• [Kaynaktan Alıntı]:
>>>>>

Yıllar Boyunca Kobe Bryant - 5



ALACAKARANLIK YILLARI

-- 2011

Kobe’nin Hakaret Cezası:

Bryant’ın anlık öfke patlamaları ve şeffaf yaklaşımları, her zaman kariyeri adına başlıklar olmuştur, ama Colorado davasından beri yüzleştiği en büyük ihtilaf, 2011’deki bir Spurs maçında kendini küfürle ifade etmesi ve ağzından çıkan anti-gay hakaretlerdi. Bir faul düdüğüne sinirlendikten sonra, sandalyeyi tekmeledi ve hakem Bennie Adams’a doğru “siktiğimin ibnesi” diye bağırdı. Daha kötüsü, bu sözler, ulusal kanal televizyonu tarafından, ağzından çıkarken yakalanmıştı.

<<<<<

• [Veri Listesi]:

>>>>>

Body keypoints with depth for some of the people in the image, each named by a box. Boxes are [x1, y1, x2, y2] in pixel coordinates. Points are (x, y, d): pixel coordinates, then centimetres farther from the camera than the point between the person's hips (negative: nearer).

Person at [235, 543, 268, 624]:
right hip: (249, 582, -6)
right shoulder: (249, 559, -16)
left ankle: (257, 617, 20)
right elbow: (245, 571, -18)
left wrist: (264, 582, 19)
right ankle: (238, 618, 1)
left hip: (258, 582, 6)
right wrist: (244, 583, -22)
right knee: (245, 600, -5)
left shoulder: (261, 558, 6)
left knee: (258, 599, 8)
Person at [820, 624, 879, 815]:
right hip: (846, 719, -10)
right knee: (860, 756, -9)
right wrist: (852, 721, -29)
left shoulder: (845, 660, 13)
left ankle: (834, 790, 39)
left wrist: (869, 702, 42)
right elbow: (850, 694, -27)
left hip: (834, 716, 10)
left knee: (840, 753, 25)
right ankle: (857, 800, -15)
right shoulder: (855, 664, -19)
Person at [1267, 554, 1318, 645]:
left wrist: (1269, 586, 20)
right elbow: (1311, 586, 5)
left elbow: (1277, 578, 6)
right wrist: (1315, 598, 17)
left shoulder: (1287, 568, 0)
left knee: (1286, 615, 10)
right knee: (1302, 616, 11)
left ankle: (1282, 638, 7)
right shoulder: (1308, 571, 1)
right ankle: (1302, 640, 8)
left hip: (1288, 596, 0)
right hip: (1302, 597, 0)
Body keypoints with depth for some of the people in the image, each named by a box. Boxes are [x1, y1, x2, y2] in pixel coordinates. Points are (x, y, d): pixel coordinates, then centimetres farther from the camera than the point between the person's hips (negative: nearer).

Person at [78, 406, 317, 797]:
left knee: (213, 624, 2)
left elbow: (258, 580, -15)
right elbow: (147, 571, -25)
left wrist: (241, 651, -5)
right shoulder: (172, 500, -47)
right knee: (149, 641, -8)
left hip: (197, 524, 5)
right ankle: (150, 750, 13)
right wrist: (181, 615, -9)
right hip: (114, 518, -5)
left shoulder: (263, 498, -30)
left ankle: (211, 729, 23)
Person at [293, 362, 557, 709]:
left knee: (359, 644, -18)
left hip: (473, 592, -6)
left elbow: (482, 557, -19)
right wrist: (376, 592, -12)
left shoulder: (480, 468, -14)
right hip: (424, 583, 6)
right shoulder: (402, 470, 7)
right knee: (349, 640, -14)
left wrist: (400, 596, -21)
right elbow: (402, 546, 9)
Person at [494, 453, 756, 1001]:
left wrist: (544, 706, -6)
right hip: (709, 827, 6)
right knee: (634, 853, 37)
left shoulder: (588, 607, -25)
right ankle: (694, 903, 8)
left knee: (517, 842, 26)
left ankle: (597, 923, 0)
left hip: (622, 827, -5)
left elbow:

<<<<<

• [Yapılacak İş]: Kobe Bryant metninden, "Yıllar Boyunca Kobe" sözlerini içeren yerden başlayıp "ağzından çıkarken yakalanmıştı." sözlerinden sonra biten bölümü hiçbir değişiklik yapmadan çıkarın. Listedeki veriler bu iş için gerekli değildir.

• [Görev Sonucu]:
Yıllar Boyunca Kobe Bryant - 5



ALACAKARANLIK YILLARI

-- 2011

Kobe’nin Hakaret Cezası:

Bryant’ın anlık öfke patlamaları ve şeffaf yaklaşımları, her zaman kariyeri adına başlıklar olmuştur, ama Colorado davasından beri yüzleştiği en büyük ihtilaf, 2011’deki bir Spurs maçında kendini küfürle ifade etmesi ve ağzından çıkan anti-gay hakaretlerdi. Bir faul düdüğüne sinirlendikten sonra, sandalyeyi tekmeledi ve hakem Bennie Adams’a doğru “siktiğimin ibnesi” diye bağırdı. Daha kötüsü, bu sözler, ulusal kanal televizyonu tarafından, ağzından çıkarken yakalanmıştı.